Global News Digest

arXiv

Expected Value Alignment for Generative Reward Modeling in Formal Mathematics Verification

Title: Aligning Expected Values for Generative Reward Modeling in Formal Math Verification

Original: arXiv:2606.01160v1 Announce Type: new Abstract: Large Language Models (LLMs) are increasingly used with formal interactive theorem provers such as Lean 4. Scaling these systems with reinforcement learning or search methods requires process reward models (PRMs) that can evaluate intermediate reasoning steps. Existing reward-model designs expose a practical trade-off. Value-head models provide continuous scores but modify the generative model interface, while generative reward models preserve textual rationales but are poorly matched to continuous floating-point regression because numeric values are split across tokens. We introduce Expected Value Alignment (EVA), a reward-modeling procedure that keeps the surface output discrete while extracting continuous scores from the model's token distribution. The model emits integer scores in a structured JSON format, and EVA computes a continuous score as the expectation over the logits of the corresponding anchor tokens. Training combines the causal language modeling objective with an auxiliary mean squared error loss on these expected values. We instantiate EVA in \textit{Leibniz}, a reward model for Lean 4 formal verification, and evaluate it against zero-shot and reward-modeling baselines. The evaluation demonstrates that continuous logit-based scoring significantly reduces discretization artifacts while retaining the interpretability of generative critiques.

Rewrite:

As Large Language Models (LLMs) become more deeply integrated with formal interactive theorem provers like Lean 4, the demand for scalable evaluation methods grows. Implementing reinforcement learning or search-based scaling strategies necessitates Process Reward Models (PRMs) capable of assessing intermediate reasoning steps. However, current reward-model architectures face a distinct practical dilemma. While value-head models offer continuous scoring, they alter the standard generative interface. Conversely, generative reward models maintain textual explanations but struggle with continuous floating-point regression, as numerical values are fragmented across multiple tokens.

To address this, we present Expected Value Alignment (EVA), a novel reward-modeling technique that maintains discrete surface outputs while deriving continuous scores from the underlying token distribution. In this framework, the model generates integer scores formatted as structured JSON. EVA then calculates a continuous score by determining the expectation of the logits associated with the relevant anchor tokens. The training process integrates the standard causal language modeling objective with an additional mean squared error loss applied to these expected values.

We implemented EVA within \textit{Leibniz}, a specialized reward model designed for Lean 4 formal verification, and benchmarked its performance against both zero-shot and standard reward-modeling baselines. Our results indicate that leveraging continuous logit-based scoring effectively minimizes discretization errors without sacrificing the interpretability inherent in generative critiques.

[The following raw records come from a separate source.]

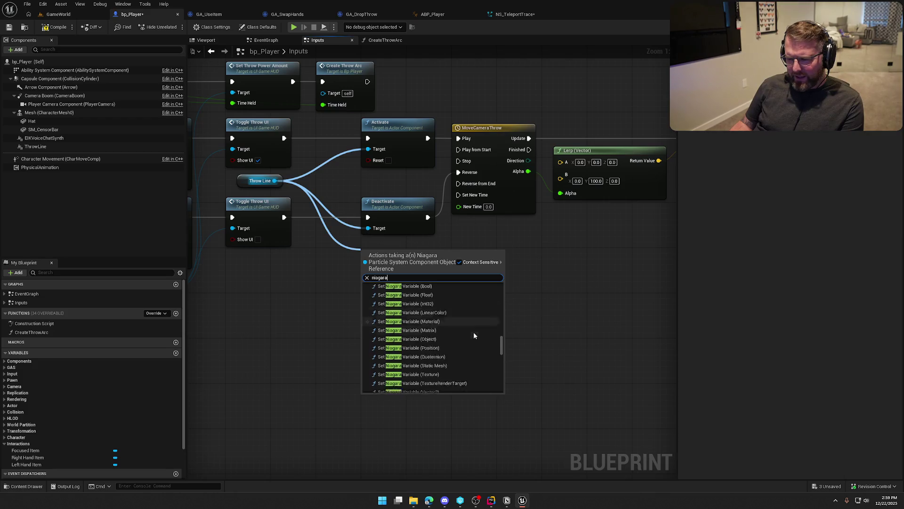
Dismiss the action menu without adding a node and view NS_TeleportTrace's Emitter State module.
key("Escape")
left_click(517, 14)
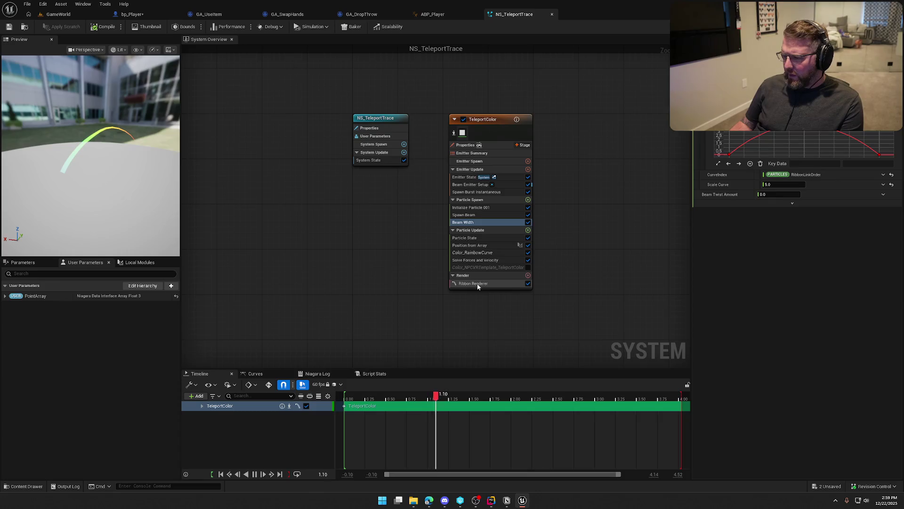
left_click(465, 178)
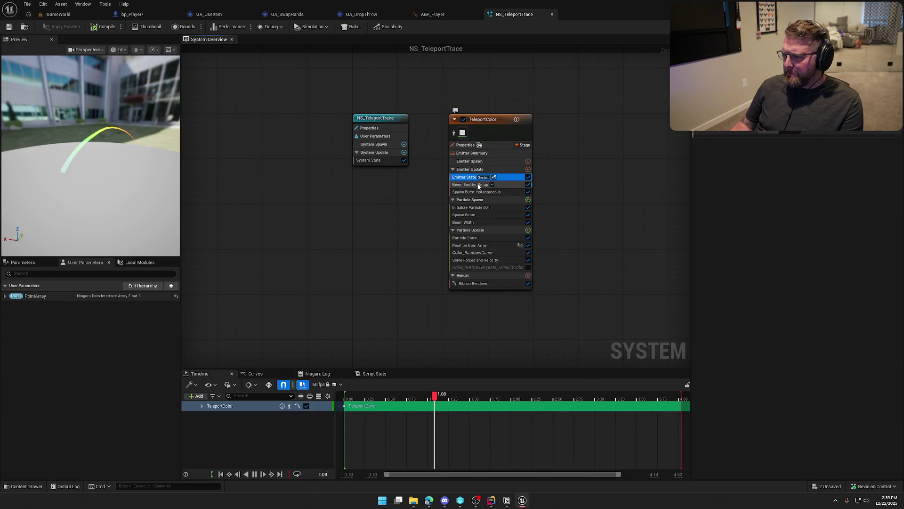
Review the Spawn Burst Instantaneous, Beam Emitter Setup, Spawn Beam and Initialize Particle 001 modules, then return to GameWorld.
left_click(481, 191)
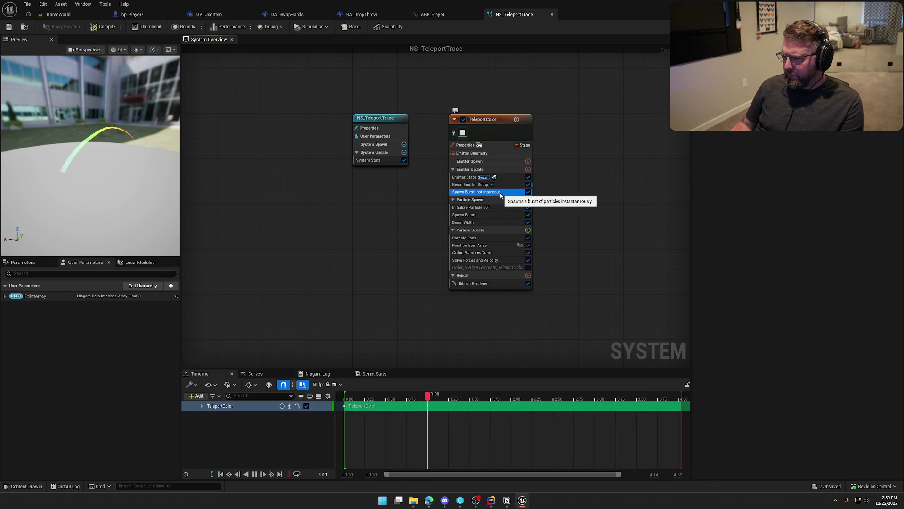
left_click(465, 185)
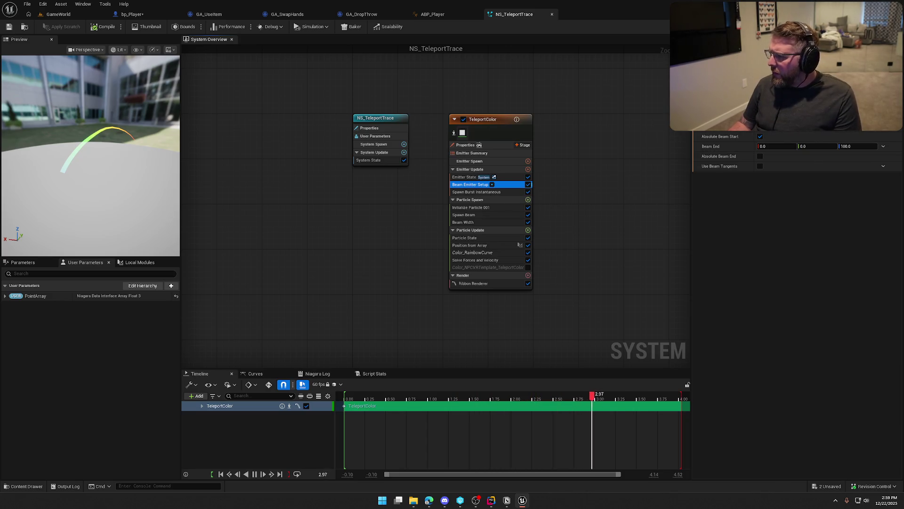
scroll(803, 171, "down", 2)
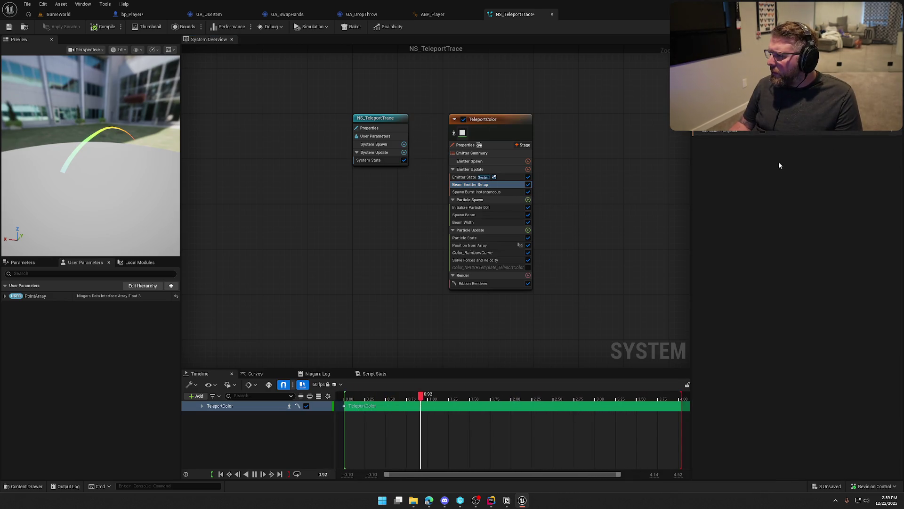
left_click(476, 215)
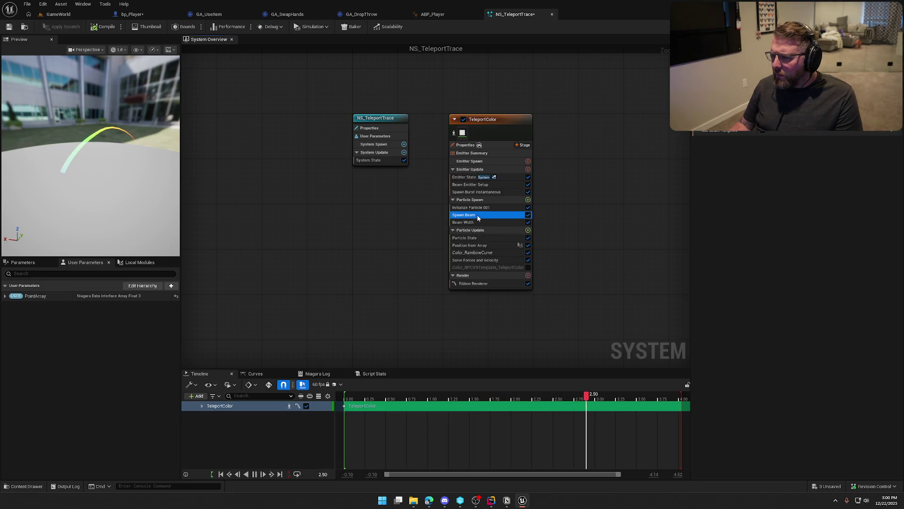
left_click(476, 208)
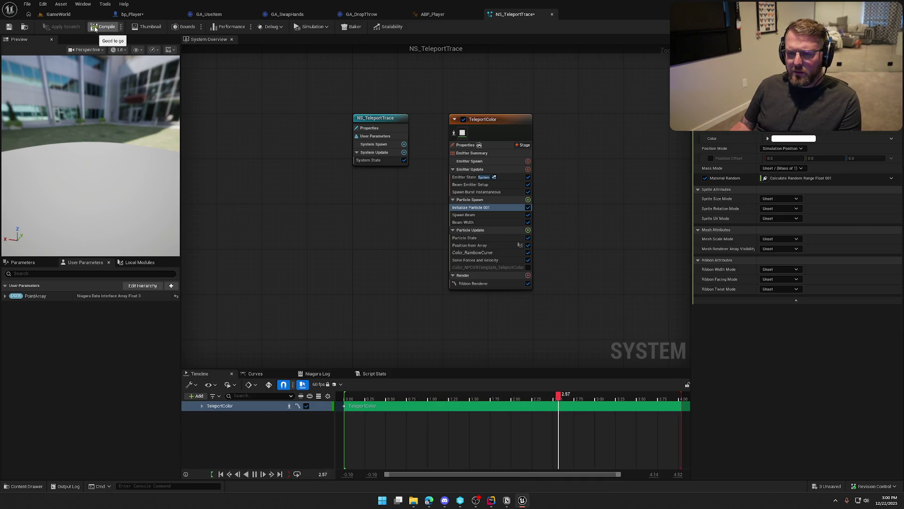
left_click(72, 15)
left_click(175, 26)
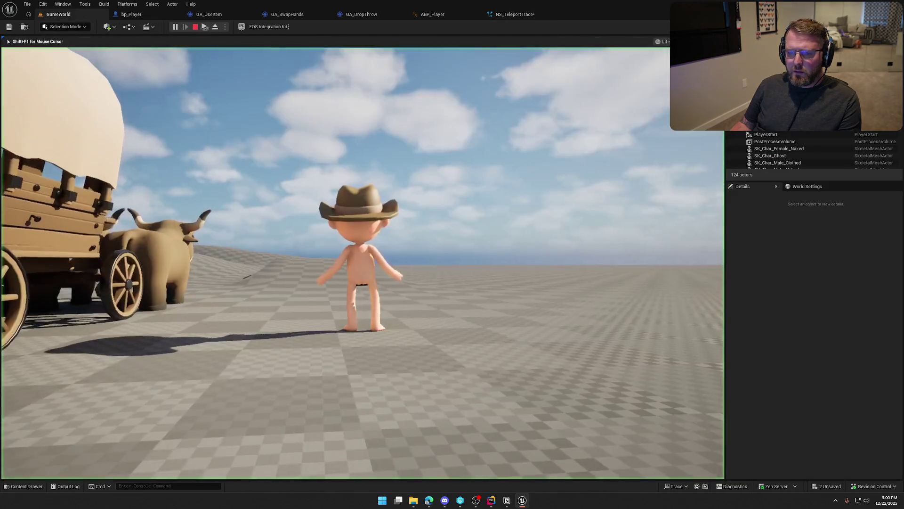
key("w")
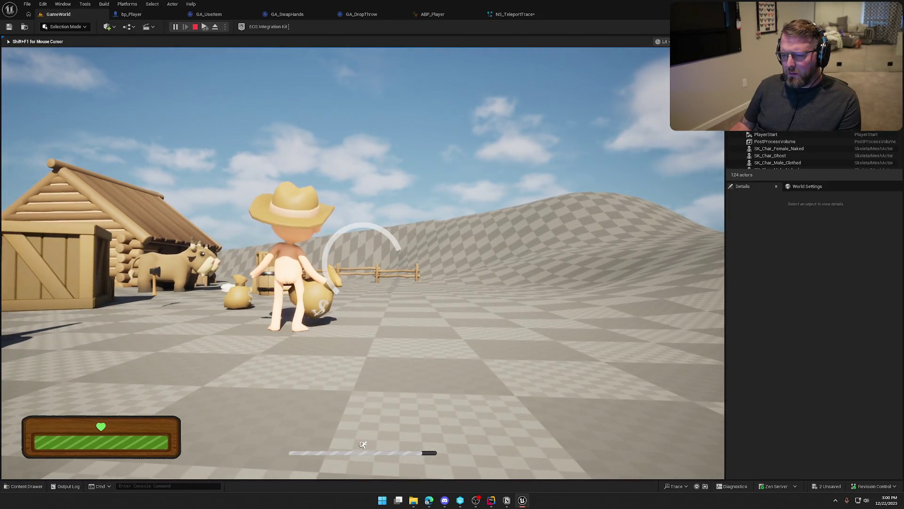
key("q")
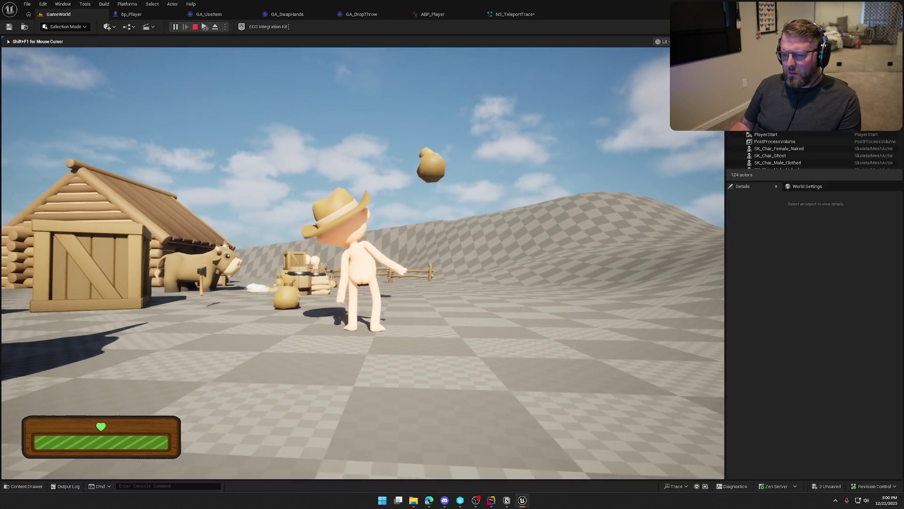
key("Escape")
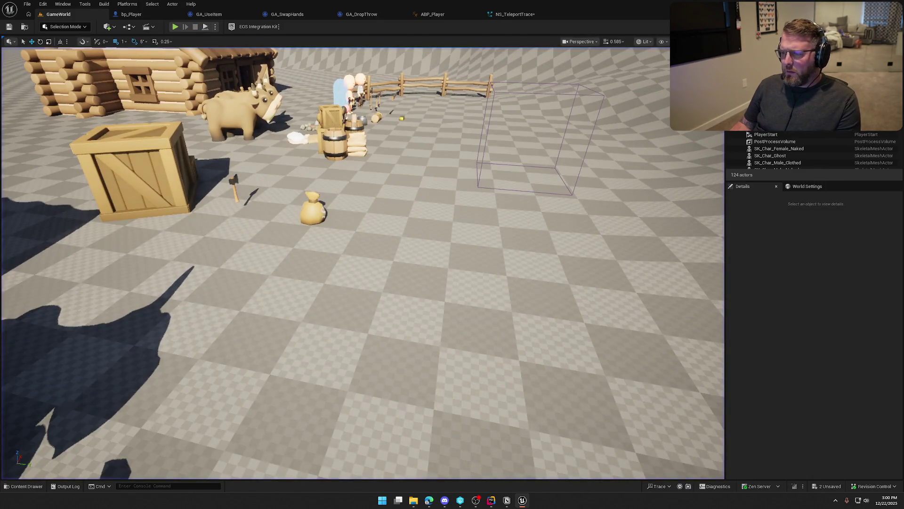
left_click(515, 15)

Source: arXiv Generated at: 2026-06-02 00:00:00 UTC

Related Articles

Schroders Renewable Unit Targets AI Assets as Power Demand Soars
Bloomberg

Schroders Renewable Unit Targets AI Assets as Power Demand Soars

Schroders’ renewable unit targets AI infrastructure, pivoting to meet soaring energy demand from artificial intelligence...

State Street's Paglia on SBI Group Partnership, ETFs
Bloomberg

State Street's Paglia on SBI Group Partnership, ETFs

State Street's Paglia discusses the SBI Group partnership and ETFs, but the source text is missing. Please provide the a...

Nvidia Boss Says Workers Should Be Paid ‘as Much as Possible’
Bloomberg

Nvidia Boss Says Workers Should Be Paid ‘as Much as Possible’

Nvidia CEO Jensen Huang advocates for paying workers “as much as possible,” emphasizing maximum compensation. This stanc...

TSE Talking With Regulator For Easing ETF Listing Rules
Bloomberg

TSE Talking With Regulator For Easing ETF Listing Rules

The Tokyo Stock Exchange is discussing with regulators to ease ETF listing rules. This aims to simplify market access an...

S&P DJI CEO on Japan Markets, Mega IPOs
Bloomberg

S&P DJI CEO on Japan Markets, Mega IPOs

S&P DJI CEO discusses Japan's financial markets and major IPOs.